España, más allá de Hortaleza
Tras el debate electoral, cuando el silencio y la calma regresan al campo de batalla y se disipa el humo de la artillería dialéctica, el paisaje permite ver a una primera víctima retorciéndose, malherida, en el suelo: el sistema autonómico. El modelo que la Constitución situó en el corazón de nuestra arquitectura territorial, y que ha sido eje principal de estas cuatro décadas de progreso colectivo, fue puesto en cuestión de manera reiterada, insultante y mentirosa por el sucesor del franquismo. El mismo candidato que destilaba odio contra las personas migrantes que tanto han contribuido al progreso de España, se esforzó una y otra vez en crear un marco referencial falso: desmantelar las autonomías como supuesto ahorro para pagar las pensiones.
El problema no es que el neofranquismo prosiga la estirpe ideológica de la España “Una, Grande y Libre”, algo previsible y hasta coherente con sus esencias caducas. El gran problema, del que la ciudadanía debería tomar nota y reflexionar a fondo, es que marque la agenda territorial de los partidos conservadores que, hasta ahora, habían contribuido siempre con poco entusiasmo a defender el sistema autonómico. El problema es que los desplaza hacia un terreno temerariamente irreal en la España del siglo XXI. Porque aquellos que se llenan la boca con la palabra España parecen olvidar que España no se acaba en la calle Hortaleza. Que no se puede madrileñizar España. Que el castellanismo integrista no puede ser la fórmula para afrontar la encrucijada territorial que hoy encara nuestro país.

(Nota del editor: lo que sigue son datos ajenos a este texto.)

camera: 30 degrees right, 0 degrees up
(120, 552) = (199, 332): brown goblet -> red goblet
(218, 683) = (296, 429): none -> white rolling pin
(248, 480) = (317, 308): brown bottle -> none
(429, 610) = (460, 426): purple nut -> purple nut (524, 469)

Por un lado, porque a nivel económico sería un mal negocio. La España de las autonomías ha demostrado ser un modelo de éxito. En las últimas cuatro décadas, la diferencia de riqueza entre regiones ricas y pobres se ha reducido, al contrario de lo que ha sucedido, por ejemplo, en Italia, fragmentada entre un norte opulento frente a un sur cada vez más depauperado. No es cierto, además, que los estados más descentralizados gasten un porcentaje mayor del PIB en estas funciones, y menos aún en el caso de España. Los datos de Eurostat son claros: somos el cuarto país más descentralizado de Europa y el tercero que menos gasta en órganos ejecutivos y legislativos. Más de 8 euros de cada 10 de los que disponen las comunidades autónomas se destinan al sostenimiento del Estado del Bienestar. En el caso de la Comunitat Valenciana, por ejemplo, el 86% del presupuesto de 2020 se invertirá en sanidad, educación, políticas inclusivas, trabajo y vivienda.

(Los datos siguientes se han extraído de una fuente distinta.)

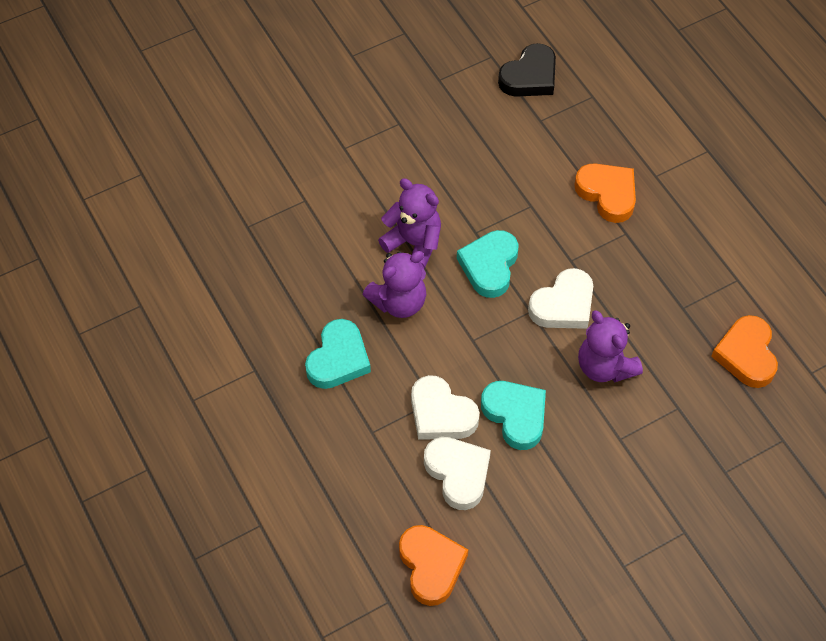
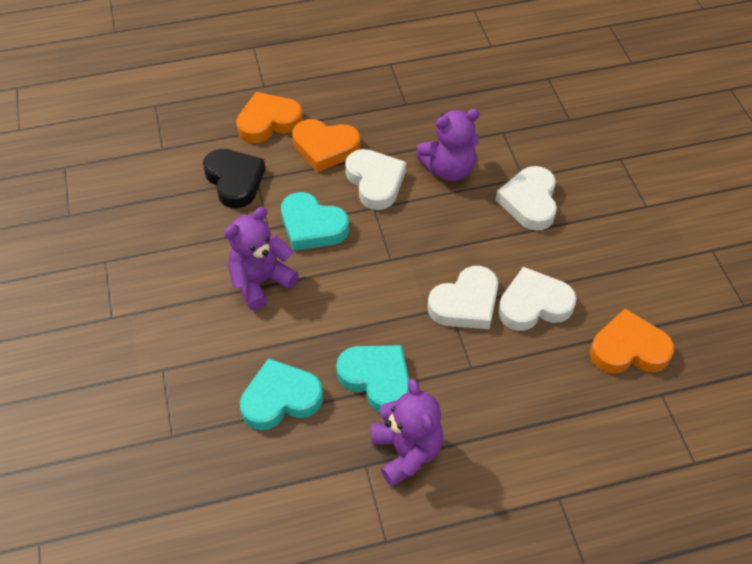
camera: 75 degrees left, 5 degrees down
(399, 302) = (326, 310): purple teddy bear -> purple teddy bear (406, 451)
(515, 415) = (482, 245): turquoise heart -> turquoise heart (280, 399)
(530, 76) = (107, 143): black heart -> black heart (235, 181)
(587, 449) = (529, 202): none -> white heart
(746, 355) = (464, 77): orange heart -> orange heart (325, 148)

Por otro lado, porque el Estado autonómico no es una simple hoja Excel con ingresos y gastos. La descentralización política de España –que la Unión Europea imita a mayor escala– ha dado respuesta, identitaria y cultural, a las singularidades de los distintos territorios que conforman el Estado. A sus lenguas, a sus tradiciones, a su cultura, a su manera de ser y de sentirse. Sin autonomías, ya sabemos qué ocurre con los territorios periféricos. Basta con recuperar el NODO.
Ya está bien de utilizar la crisis de Cataluña contra el Estado de las Autonomías como una excusa, como un burdo pretexto, para regresar a una homogeneización cultural e identitaria que atenta contra la Constitución. Ya va siendo hora, también, de que Cataluña deje de concentrar toda la atención política y mediática en materia territorial. Tenemos grandes desafíos, como el de la financiación justa o el reto de la despoblación, que necesitan atención urgente para asegurar el principal deber de los gobernantes: la igualdad en derechos y oportunidades entre ciudadanos, vivan donde vivan.
La España plural y diversa debe profundizar en la senda autonómica. La misma Cataluña, por cierto, ha sido un modelo de éxito en las décadas en que transitó por ese camino. No cabe ningún paso atrás en este sentido. Al contrario: como objetivo futuro, España debe evolucionar hacia el federalismo, que es la solución adoptada por países avanzados como Alemania, Suiza, Estados Unidos o Canadá.
Cuando se cumplen treinta años de la caída del Muro de Berlín, es triste volver a recordar que ya pasó el tiempo de los muros, del proteccionismo cultural y de las barreras mentales. Es el tiempo de la palabra, del diálogo, de la apertura mental.
Es la hora de recoger al herido del campo de batalla que han pateado brutos caballos, como en Verdún o en el Somme, y de atender sus heridas. Y no olvidemos quién ha sido el agresor y aquellos que han consentido el atropello.